WORK REQUEST:
What you give back must match the records below word for word.

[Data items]

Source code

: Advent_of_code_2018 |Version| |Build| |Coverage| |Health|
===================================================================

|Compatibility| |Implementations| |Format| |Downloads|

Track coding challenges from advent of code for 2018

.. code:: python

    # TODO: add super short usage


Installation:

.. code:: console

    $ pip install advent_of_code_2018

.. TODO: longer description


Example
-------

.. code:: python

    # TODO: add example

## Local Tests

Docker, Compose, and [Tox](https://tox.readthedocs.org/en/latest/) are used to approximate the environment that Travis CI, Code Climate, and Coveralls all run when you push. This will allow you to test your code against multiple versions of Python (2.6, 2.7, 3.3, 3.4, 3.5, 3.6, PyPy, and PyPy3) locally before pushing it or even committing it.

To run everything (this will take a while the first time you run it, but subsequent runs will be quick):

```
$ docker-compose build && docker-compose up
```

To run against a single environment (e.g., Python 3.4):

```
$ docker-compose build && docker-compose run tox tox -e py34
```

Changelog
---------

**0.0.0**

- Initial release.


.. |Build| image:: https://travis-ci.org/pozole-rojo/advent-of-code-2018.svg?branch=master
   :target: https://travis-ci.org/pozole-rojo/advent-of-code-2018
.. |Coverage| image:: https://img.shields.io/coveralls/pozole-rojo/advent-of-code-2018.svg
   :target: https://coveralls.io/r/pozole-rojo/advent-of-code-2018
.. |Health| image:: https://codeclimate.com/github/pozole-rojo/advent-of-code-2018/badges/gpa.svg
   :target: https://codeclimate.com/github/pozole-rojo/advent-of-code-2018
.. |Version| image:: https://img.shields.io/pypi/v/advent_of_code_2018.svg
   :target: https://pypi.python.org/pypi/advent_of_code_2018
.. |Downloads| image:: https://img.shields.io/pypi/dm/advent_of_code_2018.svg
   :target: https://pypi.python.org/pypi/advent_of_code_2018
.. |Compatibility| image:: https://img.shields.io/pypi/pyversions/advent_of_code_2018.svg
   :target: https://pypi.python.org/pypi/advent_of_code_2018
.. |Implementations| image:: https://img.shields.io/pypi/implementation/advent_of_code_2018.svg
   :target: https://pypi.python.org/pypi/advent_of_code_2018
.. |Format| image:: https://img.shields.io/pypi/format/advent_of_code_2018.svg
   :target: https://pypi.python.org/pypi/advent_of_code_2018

EXERCISE OUTPUT:
Source code

: Advent_of_code_2018 |Version| |Build| |Coverage| |Health|
===================================================================

|Compatibility| |Implementations| |Format| |Downloads|

Track coding challenges from advent of code for 2018

.. code:: python

    # TODO: add super short usage


Installation:

.. code:: console

    $ pip install advent_of_code_2018

.. TODO: longer description


Example
-------

.. code:: python

    # TODO: add example

## Local Tests

Docker, Compose, and [Tox](https://tox.readthedocs.org/en/latest/) are used to approximate the environment that Travis CI, Code Climate, and Coveralls all run when you push. This will allow you to test your code against multiple versions of Python (2.6, 2.7, 3.3, 3.4, 3.5, 3.6, PyPy, and PyPy3) locally before pushing it or even committing it.

To run everything (this will take a while the first time you run it, but subsequent runs will be quick):

```
$ docker-compose build && docker-compose up
```

To run against a single environment (e.g., Python 3.4):

```
$ docker-compose build && docker-compose run tox tox -e py34
```

Changelog
---------

**0.0.0**

- Initial release.


.. |Build| image:: https://travis-ci.org/pozole-rojo/advent-of-code-2018.svg?branch=master
   :target: https://travis-ci.org/pozole-rojo/advent-of-code-2018
.. |Coverage| image:: https://img.shields.io/coveralls/pozole-rojo/advent-of-code-2018.svg
   :target: https://coveralls.io/r/pozole-rojo/advent-of-code-2018
.. |Health| image:: https://codeclimate.com/github/pozole-rojo/advent-of-code-2018/badges/gpa.svg
   :target: https://codeclimate.com/github/pozole-rojo/advent-of-code-2018
.. |Version| image:: https://img.shields.io/pypi/v/advent_of_code_2018.svg
   :target: https://pypi.python.org/pypi/advent_of_code_2018
.. |Downloads| image:: https://img.shields.io/pypi/dm/advent_of_code_2018.svg
   :target: https://pypi.python.org/pypi/advent_of_code_2018
.. |Compatibility| image:: https://img.shields.io/pypi/pyversions/advent_of_code_2018.svg
   :target: https://pypi.python.org/pypi/advent_of_code_2018
.. |Implementations| image:: https://img.shields.io/pypi/implementation/advent_of_code_2018.svg
   :target: https://pypi.python.org/pypi/advent_of_code_2018
.. |Format| image:: https://img.shields.io/pypi/format/advent_of_code_2018.svg
   :target: https://pypi.python.org/pypi/advent_of_code_2018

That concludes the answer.